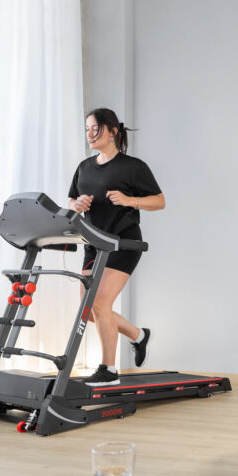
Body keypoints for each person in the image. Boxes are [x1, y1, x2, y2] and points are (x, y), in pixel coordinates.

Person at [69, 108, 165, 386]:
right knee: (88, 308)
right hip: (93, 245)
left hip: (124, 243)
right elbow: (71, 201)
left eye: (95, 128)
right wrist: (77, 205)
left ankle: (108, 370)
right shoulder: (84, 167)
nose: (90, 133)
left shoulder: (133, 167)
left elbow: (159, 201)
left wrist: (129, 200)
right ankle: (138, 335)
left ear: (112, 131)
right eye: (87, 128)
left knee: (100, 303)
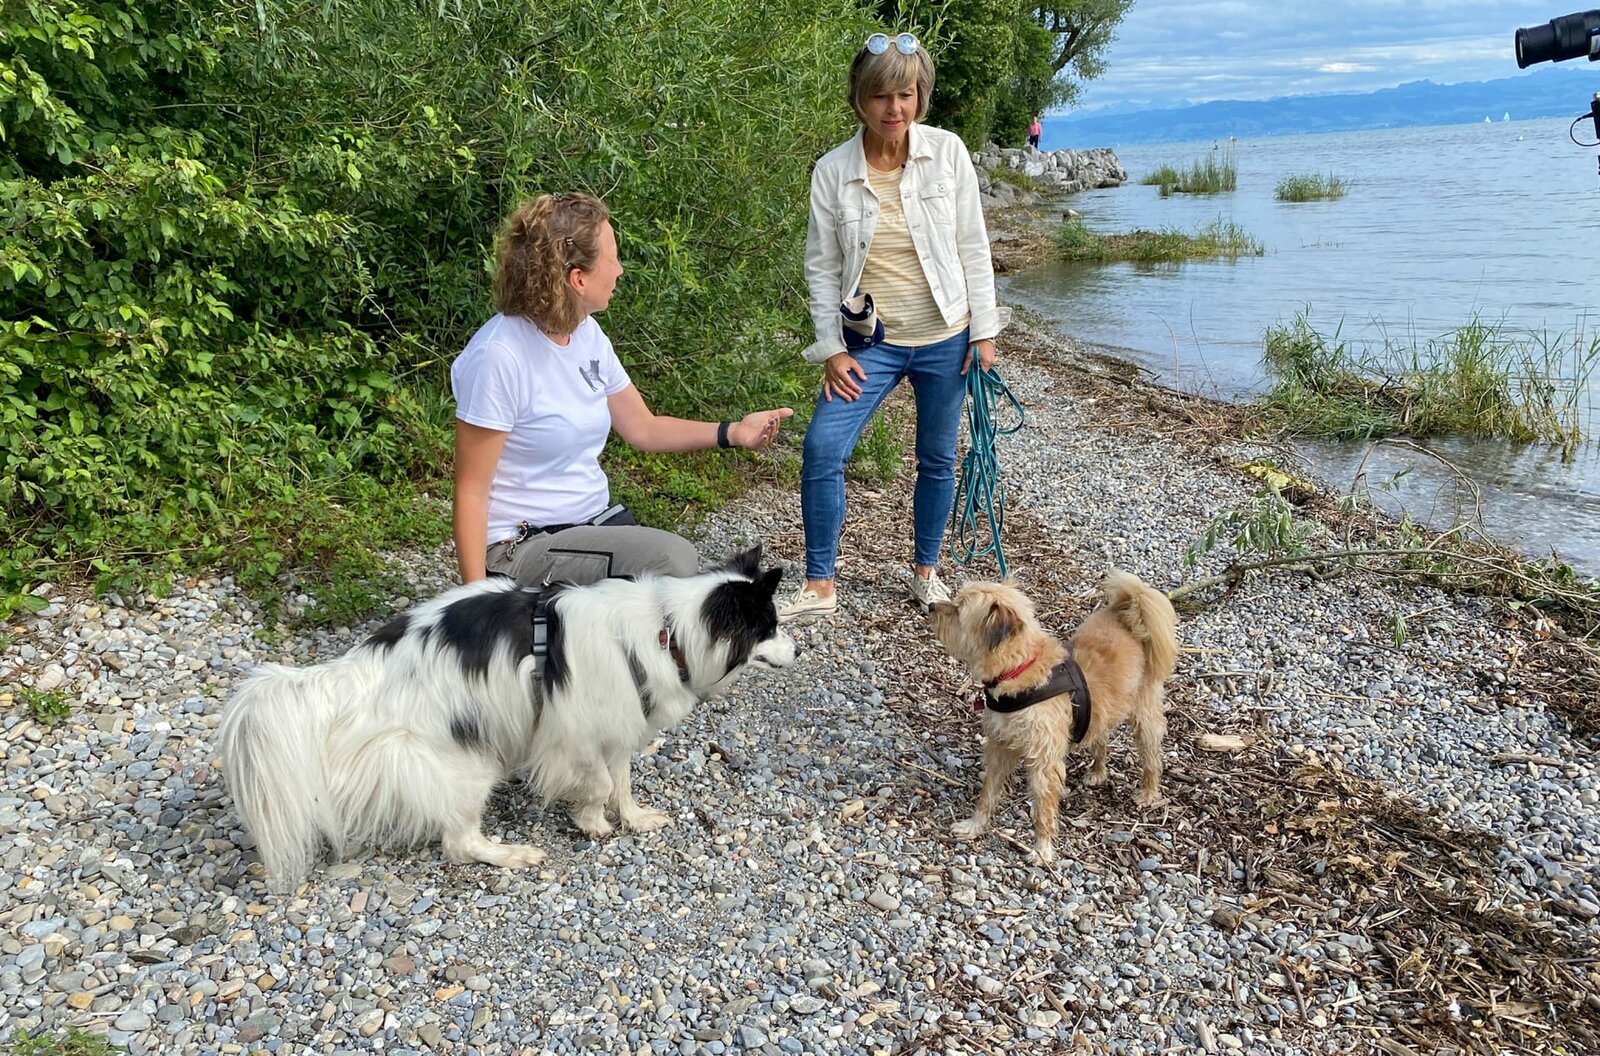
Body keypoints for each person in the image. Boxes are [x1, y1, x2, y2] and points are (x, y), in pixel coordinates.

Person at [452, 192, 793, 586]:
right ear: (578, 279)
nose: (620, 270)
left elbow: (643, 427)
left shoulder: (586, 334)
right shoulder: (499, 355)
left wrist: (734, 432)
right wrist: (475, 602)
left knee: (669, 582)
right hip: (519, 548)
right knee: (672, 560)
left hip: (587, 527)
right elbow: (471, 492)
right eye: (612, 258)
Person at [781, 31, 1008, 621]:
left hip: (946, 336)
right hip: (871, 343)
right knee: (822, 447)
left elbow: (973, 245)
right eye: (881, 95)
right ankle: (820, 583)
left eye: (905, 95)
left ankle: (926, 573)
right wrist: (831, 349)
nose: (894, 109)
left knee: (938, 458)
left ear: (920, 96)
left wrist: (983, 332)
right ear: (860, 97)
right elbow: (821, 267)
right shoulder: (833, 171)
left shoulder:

━━━━━━━━━━

▶ DIRECTIONS
Copy the material above exactly and drop the pictures.

▶ FINAL ANSWER
Body keypoints for each person in the image. Boxes are [x1, y1, x2, y2] and points are (x, y), in pixel coordinates.

Person at [69, 108, 165, 386]:
right knee: (88, 308)
right hip: (93, 245)
left hip: (124, 243)
right elbow: (71, 201)
left eye: (95, 128)
right wrist: (77, 205)
left ankle: (108, 370)
right shoulder: (84, 167)
nose: (90, 133)
left shoulder: (133, 167)
left elbow: (159, 201)
left wrist: (129, 200)
right ankle: (138, 335)
left ear: (112, 131)
right eye: (87, 128)
left knee: (100, 303)
Body keypoints for each person in the image. Boxes are [x1, y1, x2, y2] and points are (x, y), in pixel coordinates.

Person at [452, 192, 793, 586]:
right ear: (578, 279)
nose: (620, 270)
left elbow: (643, 427)
left shoulder: (586, 334)
right shoulder: (499, 355)
left wrist: (734, 432)
right wrist: (475, 602)
left knee: (669, 582)
right hip: (519, 548)
right knee: (672, 560)
left hip: (587, 527)
right elbow: (471, 492)
right eye: (612, 258)
Person at [781, 31, 1008, 621]:
left hip: (946, 336)
right hip: (871, 343)
right knee: (822, 447)
left elbow: (973, 245)
right eye: (881, 95)
right ankle: (820, 583)
left eye: (905, 95)
left ankle: (926, 573)
right wrist: (831, 349)
nose: (894, 109)
left knee: (938, 458)
left ear: (920, 96)
left wrist: (983, 332)
right ear: (860, 97)
right elbow: (821, 267)
right shoulder: (833, 171)
left shoulder:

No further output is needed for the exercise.